Men are served an after dinner drink in Spain.

In Spain, the cityscape, from the 19th century to the present, has provided a fundamental framework for understanding the formation of social networks. For decades, Spanish communities gathered and formed in urban centers, spaces that subsequently created powerful notions of exclusion. One of the most depicted spaces of such exclusion has been the urban home, and the relationship between gender and this home space is the focus of research by Lindsey Reuben Muñoz.

Reuben Muñoz, assistant professor of Spanish in the department of modern languages and literatures, examines the home space as a means of Spanish social, cultural and political development. 

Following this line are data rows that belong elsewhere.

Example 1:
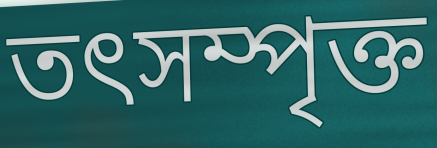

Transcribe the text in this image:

তৎসম্পৃক্ত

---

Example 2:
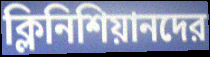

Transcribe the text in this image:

ক্লিনিশিয়ানদের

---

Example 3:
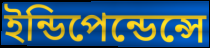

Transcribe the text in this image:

ইন্ডিপেন্ডেন্সে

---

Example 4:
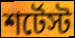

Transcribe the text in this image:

শর্টেস্ট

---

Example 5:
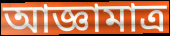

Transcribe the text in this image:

আজ্ঞামাত্র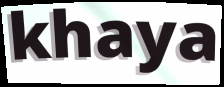
khaya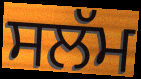
ਸਲੱਮ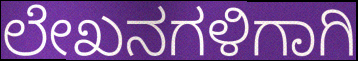
ಲೇಖನಗಳಿಗಾಗಿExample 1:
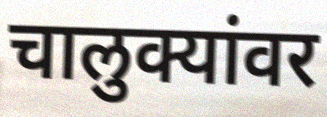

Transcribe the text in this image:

चालुक्यांवर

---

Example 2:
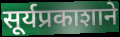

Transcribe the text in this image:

सूर्यप्रकाशाने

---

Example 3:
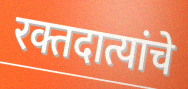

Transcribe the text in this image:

रक्तदात्यांचे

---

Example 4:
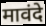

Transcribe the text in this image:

मावंदे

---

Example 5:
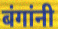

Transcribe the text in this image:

बंगांनी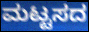
ಮಟ್ಟಸದ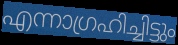
എന്നാഗ്രഹിച്ചിട്ടും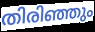
തിരിഞ്ഞുംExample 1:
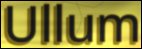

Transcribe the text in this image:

Ullum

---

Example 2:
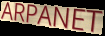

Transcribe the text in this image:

ARPANET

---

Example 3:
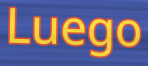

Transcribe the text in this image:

Luego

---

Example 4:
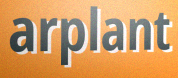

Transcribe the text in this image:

arplant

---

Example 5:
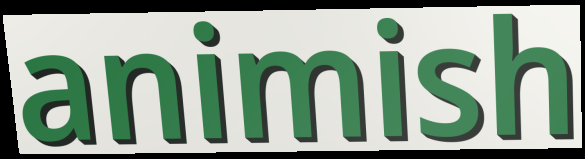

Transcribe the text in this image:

animish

“It’s a different twist on domesticity,” she says. “Spain is fascinating because its social and political progress developed at a very different pace than that of its northern European neighbors.” 

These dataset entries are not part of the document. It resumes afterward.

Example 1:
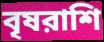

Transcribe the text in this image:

বৃষরাশি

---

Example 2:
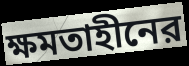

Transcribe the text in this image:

ক্ষমতাহীনের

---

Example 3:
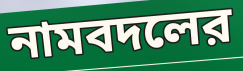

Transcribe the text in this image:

নামবদলের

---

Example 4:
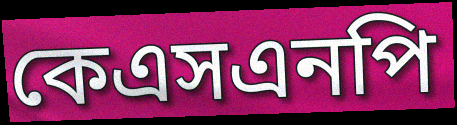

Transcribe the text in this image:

কেএসএনপি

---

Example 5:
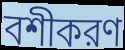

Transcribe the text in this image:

বশীকরণ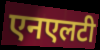
एनएलटी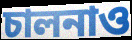
চালনাওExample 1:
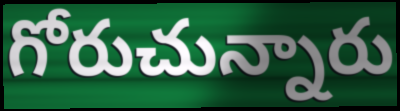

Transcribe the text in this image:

గోరుచున్నారు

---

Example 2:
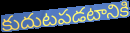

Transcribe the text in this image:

కుదుటపడటానికి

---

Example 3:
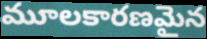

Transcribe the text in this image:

మూలకారణమైన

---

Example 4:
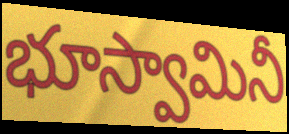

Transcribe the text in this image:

భూస్వామినీ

Her book project, Unraveling Domesticity: Economies of the Home in Modern Spanish Literature. examines Spanish literature and home as a space since the 19th century and the arrival of liberalism. In her research, Reuben Muñoz examines the work of Benito Pérez Galdós to understand the privatization of the home space as Spain was urbanizing in the late 1800s, focusing on his four-volume novel Fortunata y Jacinta, a study of two unhappily married women from different social classes. She also explores the work of writers such as Ana María Matute and Miguel de Unamuno and analyzes films of the late 20th and early 21st centuries, such as Pedro Almodóvar’s 1988 film Woman on the Verge of a Nervous Breakdown. Through her investigation of literary and cinematic representations of the home, Reuben Muñoz places the home at the center of social conflict in a period of Spanish modernization as deeply manipulated by Spain’s economic and political fabric.

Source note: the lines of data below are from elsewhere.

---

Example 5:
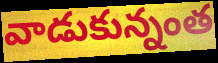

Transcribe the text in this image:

వాడుకున్నంతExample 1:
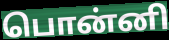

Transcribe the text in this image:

பொன்னி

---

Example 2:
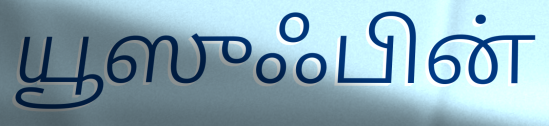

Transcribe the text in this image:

யூஸுஃபின்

“I see the home space as a space that turned to serve the needs of men in their political public space,” she says. “For the first time in Spanish history, the home space became extremely private and imbued forced notions of femininity, but it lacked political representation. Women were meant to serve the needs of men. Everything was focused on the husband and the family, but it wasn’t always like this. I look to the literature of the 19th century and this crisis of political representation within the home to understand this transformation. While women’s liberation movements later made inroads into Spanish society, Francisco Franco’s dictatorship (starting in 1939) forced women to move back into the home as though they were living under laws of the 19th century. In the second half of his dictatorship, women were forced to be both caretakers of the home and to work because families didn’t have money. There was a great economic crisis at this time. Fast forward to shortly after Franco’s death, the home space is still not recognized as a space of political representation.”

The 19th century was a period that laid the foundation of Spanish liberalism, as seen in the construction of urban spaces, she notes. Through her analyses, Reuben Muñoz not only strives to understand the home as a space that has lacked political representation, but also one that resists it, fueling current political debates that question the possibilities of space outside the current neoliberal realm.